They live, however, principally on fish, which they cook in diverse ways. The most common consists in cutting several salmon in six parts. They put the heads into a pit to decompose, dry the back and belly with smoke, and the tail and flanks in the air. They then pound the whole together, and afterwards dry this paste, which serves them almost daily for their food. Ducks and geese and eggs preserved in fish fat form also, it is said, a portion of their subsistence.

These people formerly had no other drink than water; and to make themselves a little lively, they used to drink an infusion of mushrooms. Since the Russian conquest they have become acquainted with brandy, and now imbibe a large quantity of it.

The Kamtchatdales have a great passion for dress.
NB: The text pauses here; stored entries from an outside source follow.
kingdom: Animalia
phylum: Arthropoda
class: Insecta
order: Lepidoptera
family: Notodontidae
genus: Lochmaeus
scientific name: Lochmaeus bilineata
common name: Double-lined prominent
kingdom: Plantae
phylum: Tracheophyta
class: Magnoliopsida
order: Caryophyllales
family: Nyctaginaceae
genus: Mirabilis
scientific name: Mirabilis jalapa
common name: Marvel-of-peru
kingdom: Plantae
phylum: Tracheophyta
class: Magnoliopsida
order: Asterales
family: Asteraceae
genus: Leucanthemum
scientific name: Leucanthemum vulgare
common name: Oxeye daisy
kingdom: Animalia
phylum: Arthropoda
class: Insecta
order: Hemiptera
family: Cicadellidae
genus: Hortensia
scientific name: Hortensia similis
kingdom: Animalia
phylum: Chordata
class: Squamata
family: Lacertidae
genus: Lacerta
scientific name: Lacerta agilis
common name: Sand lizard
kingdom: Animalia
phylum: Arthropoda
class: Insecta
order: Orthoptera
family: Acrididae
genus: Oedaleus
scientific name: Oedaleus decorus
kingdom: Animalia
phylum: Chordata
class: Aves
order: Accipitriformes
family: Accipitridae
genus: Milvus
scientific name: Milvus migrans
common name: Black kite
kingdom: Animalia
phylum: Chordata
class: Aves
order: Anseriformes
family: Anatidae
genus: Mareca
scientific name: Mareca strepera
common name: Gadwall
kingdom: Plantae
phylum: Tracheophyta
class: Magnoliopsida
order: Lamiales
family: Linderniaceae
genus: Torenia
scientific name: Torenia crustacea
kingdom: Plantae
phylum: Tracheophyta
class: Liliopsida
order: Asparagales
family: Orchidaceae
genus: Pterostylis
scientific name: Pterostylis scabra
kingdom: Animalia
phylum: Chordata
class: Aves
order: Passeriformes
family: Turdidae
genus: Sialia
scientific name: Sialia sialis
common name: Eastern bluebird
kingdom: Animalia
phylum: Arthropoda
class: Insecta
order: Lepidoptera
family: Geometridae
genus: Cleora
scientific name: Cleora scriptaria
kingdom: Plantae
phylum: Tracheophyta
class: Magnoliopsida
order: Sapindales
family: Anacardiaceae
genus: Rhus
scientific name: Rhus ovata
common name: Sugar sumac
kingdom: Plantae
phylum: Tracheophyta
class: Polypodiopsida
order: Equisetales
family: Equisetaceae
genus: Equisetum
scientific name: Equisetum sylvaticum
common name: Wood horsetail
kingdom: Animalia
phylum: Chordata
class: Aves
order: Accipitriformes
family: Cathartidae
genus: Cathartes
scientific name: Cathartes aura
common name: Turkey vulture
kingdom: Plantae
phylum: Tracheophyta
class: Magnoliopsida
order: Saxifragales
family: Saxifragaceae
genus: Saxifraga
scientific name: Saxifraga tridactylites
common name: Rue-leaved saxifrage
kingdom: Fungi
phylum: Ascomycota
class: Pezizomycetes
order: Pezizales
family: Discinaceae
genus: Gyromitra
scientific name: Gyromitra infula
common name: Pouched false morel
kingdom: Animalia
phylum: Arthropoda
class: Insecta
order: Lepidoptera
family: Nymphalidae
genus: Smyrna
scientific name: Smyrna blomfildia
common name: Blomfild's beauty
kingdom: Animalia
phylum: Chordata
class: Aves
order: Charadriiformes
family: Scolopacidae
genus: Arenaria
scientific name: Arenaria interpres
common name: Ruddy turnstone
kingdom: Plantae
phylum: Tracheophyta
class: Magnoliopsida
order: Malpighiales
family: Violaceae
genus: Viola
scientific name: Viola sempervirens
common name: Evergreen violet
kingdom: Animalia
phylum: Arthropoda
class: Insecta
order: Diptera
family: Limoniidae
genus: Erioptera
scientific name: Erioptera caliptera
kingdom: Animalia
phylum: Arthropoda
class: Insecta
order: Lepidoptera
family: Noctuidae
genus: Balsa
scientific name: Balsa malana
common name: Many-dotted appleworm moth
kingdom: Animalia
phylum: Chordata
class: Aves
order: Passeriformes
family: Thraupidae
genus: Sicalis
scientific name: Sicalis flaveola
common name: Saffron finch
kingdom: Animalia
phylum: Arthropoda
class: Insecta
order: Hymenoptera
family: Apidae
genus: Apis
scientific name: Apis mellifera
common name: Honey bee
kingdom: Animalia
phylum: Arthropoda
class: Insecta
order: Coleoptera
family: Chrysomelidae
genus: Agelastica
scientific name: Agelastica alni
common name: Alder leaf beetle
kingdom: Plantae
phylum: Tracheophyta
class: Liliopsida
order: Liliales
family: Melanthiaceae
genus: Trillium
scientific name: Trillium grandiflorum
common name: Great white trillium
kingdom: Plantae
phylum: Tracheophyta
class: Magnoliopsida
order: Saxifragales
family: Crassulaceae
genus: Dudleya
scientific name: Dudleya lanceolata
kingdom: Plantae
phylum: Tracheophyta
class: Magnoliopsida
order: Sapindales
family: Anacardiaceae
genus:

The costume of a rich man was formerly made of the skins of the reindeer, the fox, the dog, the marmot, the wild ram, bears’ and wolves’ feet, many seals and feathers. It required twenty animals, at least, to clothe a Kamtchatdale. Commerce was carried on exclusively by barter. A complete costume was worth about a hundred martens or a hundred foxes.[23]

[23] Müller.

But now this singular people have borrowed from the Russians the taste for the clothing material of civilized life, and in a slight degree for the form also. The women have odd whims; they stain their faces with red and white. They are very particular in not showing themselves to a stranger before having undergone a special ablution, and then having been well reddened and tricked out.

In order to obtain fire they use the fire drill, and it is produced by twirling rapidly between the hands a round dry stick passed through a hole in a plank. A bit of bruised dry grass serves as tinder.

The manners of the Kamtchatdales are so very gross, that they resemble the instincts of animals rather than the habits of man. They have no idea of the spirituality of the soul.[24] Moreover, they have no religion. A single fête, called Purifications, fully described by Krachenninikov, consists so much more in dancing and revelling than in prayers and sacrifices, that it would be evidently wrong, I think, to consider it as forming part of any religious system.

[24] Steller.

The Kuriles inhabit the islands of the same name which stretch, one after the other, between the extremity of Kamtchatka and Japan. These people feel the influence of the civilized nation so near them; still they approach much nearer the inhabitants of Kamtchatka than those of Japan. They dwell in tents, like their neighbours on the north, and live on fish.

The Kamtchatdales and the Kuriles differ, however, on many points. A Kurile wife, when unfaithful to her husband, dishonours him. He then challenges his adversary, and they have a duel with clubs. He who challenges is the first to receive, on his back, three blows with a club of the thickness of a man’s arm. And then he returns as many to his enemy; the combat continues in this way, till one of them demands pardon or succumbs to the number and violence of the blows.